Facebook though is full of people who know me personally – there are friends and family, current and ex work colleagues, business associates, old school buddies, a conglomerate of every type of person I have met throughout my life, and after I posted the feed I asked myself if I was ready for each and every one of them to have access to what is really a mirror into my soul.  The answer was not really.

I am not ashamed of anything I have written because I know that blog posts are snapshots of an instant in time.  Truth for the moment and in the context of the moment.   But there are also people who don’t understand that and some who will take things out of context and use them against me.  That sounds a bit paranoid but I have had it happen before so I don’t have a lot of faith that it couldn’t happen again.

So I’m asking you as blogging buddies – do you publish your feed on Facebook?   Am I being a chicken or are my concerns legitimate?

I don’t get sick

At least that’s true most of the time and it usually means that when I do I tend to fall in a heap.  I got through the entire first 13 months at my current job without taking any sick leave but on Monday night last week started to get a bit of a dry cough.   That night I went down hill and although I got up to go to work I ended up going back to bed.  Same thing Wednesday and come Thursday morning I decided I’d go to the doctors.

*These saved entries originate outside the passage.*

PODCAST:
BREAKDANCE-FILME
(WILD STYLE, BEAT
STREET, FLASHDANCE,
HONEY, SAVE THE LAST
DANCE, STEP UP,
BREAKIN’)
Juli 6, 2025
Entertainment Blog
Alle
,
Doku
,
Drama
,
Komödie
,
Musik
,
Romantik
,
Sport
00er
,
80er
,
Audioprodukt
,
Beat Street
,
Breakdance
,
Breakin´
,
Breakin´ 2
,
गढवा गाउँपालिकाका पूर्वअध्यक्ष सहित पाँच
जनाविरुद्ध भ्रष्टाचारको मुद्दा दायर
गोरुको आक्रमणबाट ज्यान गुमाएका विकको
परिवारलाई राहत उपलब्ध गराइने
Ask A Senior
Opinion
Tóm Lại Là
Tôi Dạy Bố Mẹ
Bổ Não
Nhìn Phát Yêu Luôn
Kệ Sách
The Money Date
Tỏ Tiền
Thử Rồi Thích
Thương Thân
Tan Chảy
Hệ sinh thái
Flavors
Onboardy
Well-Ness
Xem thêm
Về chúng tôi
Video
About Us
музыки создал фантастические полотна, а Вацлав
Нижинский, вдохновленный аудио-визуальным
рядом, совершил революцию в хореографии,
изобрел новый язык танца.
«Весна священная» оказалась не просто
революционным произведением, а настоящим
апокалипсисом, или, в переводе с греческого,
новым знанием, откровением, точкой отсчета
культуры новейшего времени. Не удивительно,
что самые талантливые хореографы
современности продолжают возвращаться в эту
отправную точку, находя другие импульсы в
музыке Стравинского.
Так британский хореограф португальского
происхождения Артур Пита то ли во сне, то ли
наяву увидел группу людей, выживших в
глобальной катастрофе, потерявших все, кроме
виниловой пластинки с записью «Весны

I was in the surgery for around a minute I reckon.  He held the stethscope to my chest in three places and asked me to cough, he stuck a depressor down my throat and then said.

“You are not well.  I feel you have a virus and you should go home and spend the next three days in bed.  If you are no better on Sunday, come back and ask for Dr Alex.”

Come Sunday I was feeling better and Monday I went back to work only to find that I coughed and spluttered all day and lost my voice.  In the end the boss told me not to come in on Tuesday, so I didn’t.   So what is the illness – I don’t know, I have had the symptoms of swine flu, but the doctor never told me that was what it was.  All I know is that I was not myself.  Some might say it was man flu, but I can tell you I was genuinely incapable of working for the best part of a week.

A sticky situation

Now here’s a nightmare.  A 58 year old man was taken to hospital in Cairns early this week after sitting on a public toilet seat only to find that it had been smeared with superglue.   Now I’m hoping that it was one of those horsehoe type seats because if his willy had somehow brushed the seat the outcome may have been even worse.